Do not tempt fate! Do not tempt dark forces! Do not offer yourself as a host to an agent of evil! Do not use weegie boards or tarot cards! Do not try to communicate with the dead unless you have confirmed psychic abilities! Before attempting to communicate with the dead, make sure you have confronted evil forces numerous times and persevered! If you have great difficulty communicating with a dead relative, you’re doing it wrong! If anyone does communicate with you, it will be an evil agent trying to trick you! Do not think that being possessed by an evil agent will be a fun, interesting, or beneficial experience! Do not think you can “handle it”! If you think you can “handle it,” you most certainly cannot! You have no idea how powerful evil is! You will end up murdering numerous people if you become an agent of evil!

Sorry for all the exclamation points, but this stuff is really important, and we all know that when something is important you do lots of shouting. :grin:

Everything fades in time. Even being possessed by an agent of evil. It will fade when you die and cross into the afterlife, and you will only be punished there if you punish yourself. Still, it is the ultimate egregious failure. Everything else pales in comparison. Fortunately, evil forces do not unleash their wrath on you unless you challenge or invite them.

“Richard, you were doing really good up until all that metaphysical crap!”

*50 people unsubscribe from my blog* :blindfold:

Earlier I said that Churchill was evil. Churchill appears to be evil because he got England involved in World War II to make a name for himself. He did not do it for the benefit of his people. His cowardice is well documented. 65,000 English civilians died needlessly because of him, and numerous colonies were lost, yet he is now deified. England would be much more powerful now if not for him. He deserves no praise. I judge him to be evil because as far as I know, he expressed no remorse. His actions may not represent him, but you take that risk when judging someone. Your judgment is often wrong because you do not have complete information. The only person who can judge correctly is God. However judgment is convenient, powerful, and often necessary, even though we can’t get it right. We get as close as we can, and we use a sliding scale. A man must be proven guilty “beyond a shadow of a doubt” to be executed, however the accuracy requirements are appropriately lowered when the stakes are lower.

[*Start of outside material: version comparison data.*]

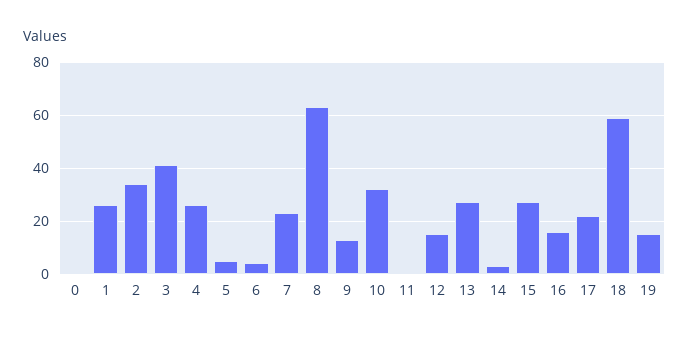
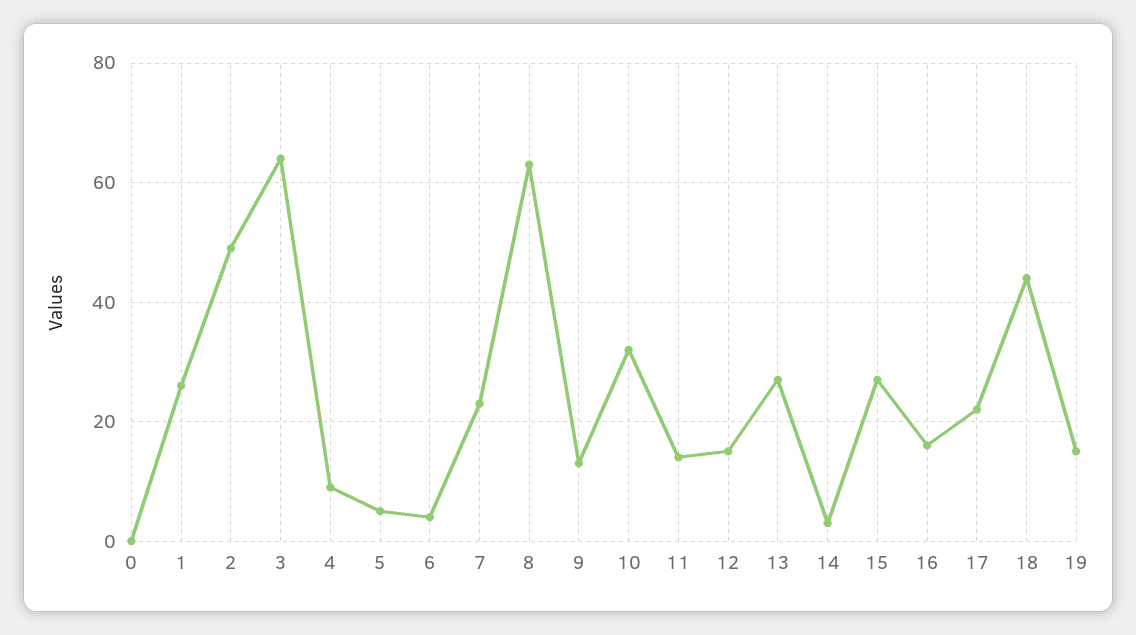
2: 35 -> 50
3: 40 -> 65
4: 25 -> 10
11: 0 -> 15
18: 60 -> 45

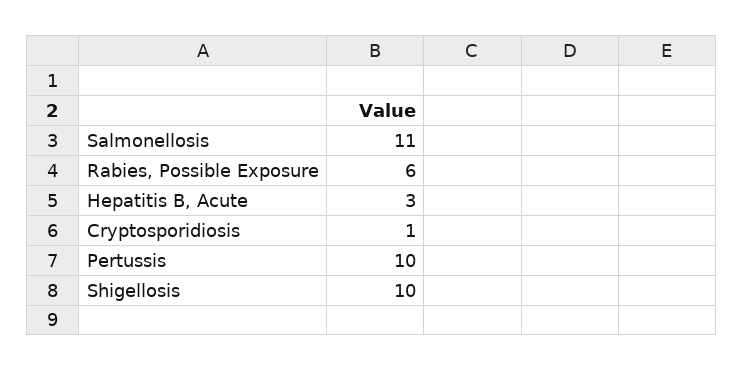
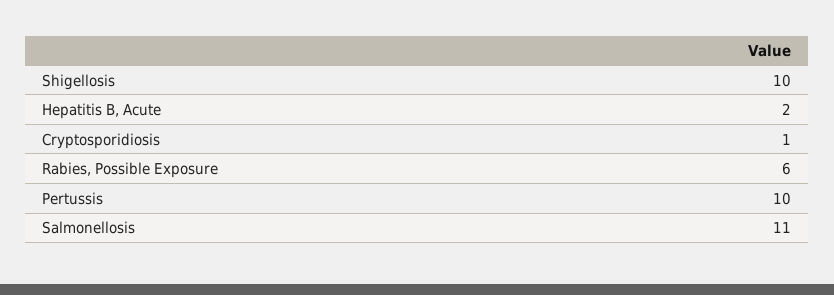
Hepatitis B, Acute: 3 -> 2

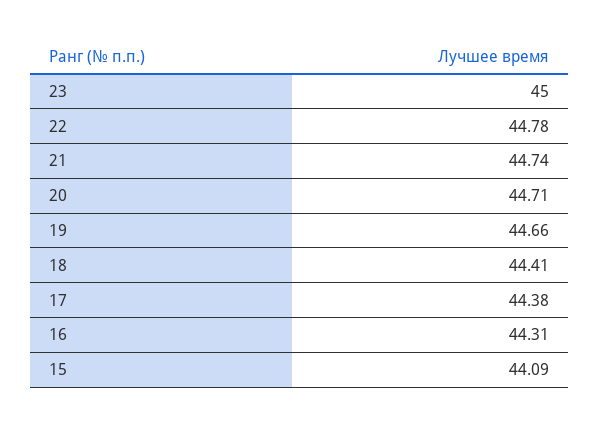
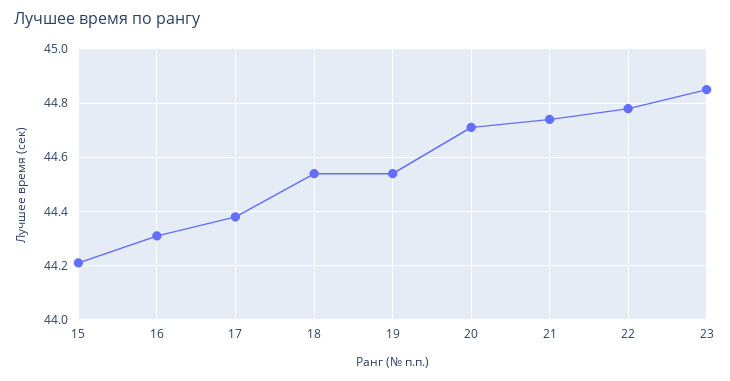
23: 45 -> 44.85
19: 44.66 -> 44.55
18: 44.41 -> 44.55
15: 44.09 -> 44.2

I hope you enjoyed this article. Before writing this, I had defined my beliefs on the meta-physical less completely, but the beliefs came to me intuitively while drafting this. They may not accurately represent the realities of the metaphysical world, but I will use them until I uncover better beliefs. I hate putting a codicil on this, but I have to.

This post is so OVER!

¹ As opposed to torture used to extract information.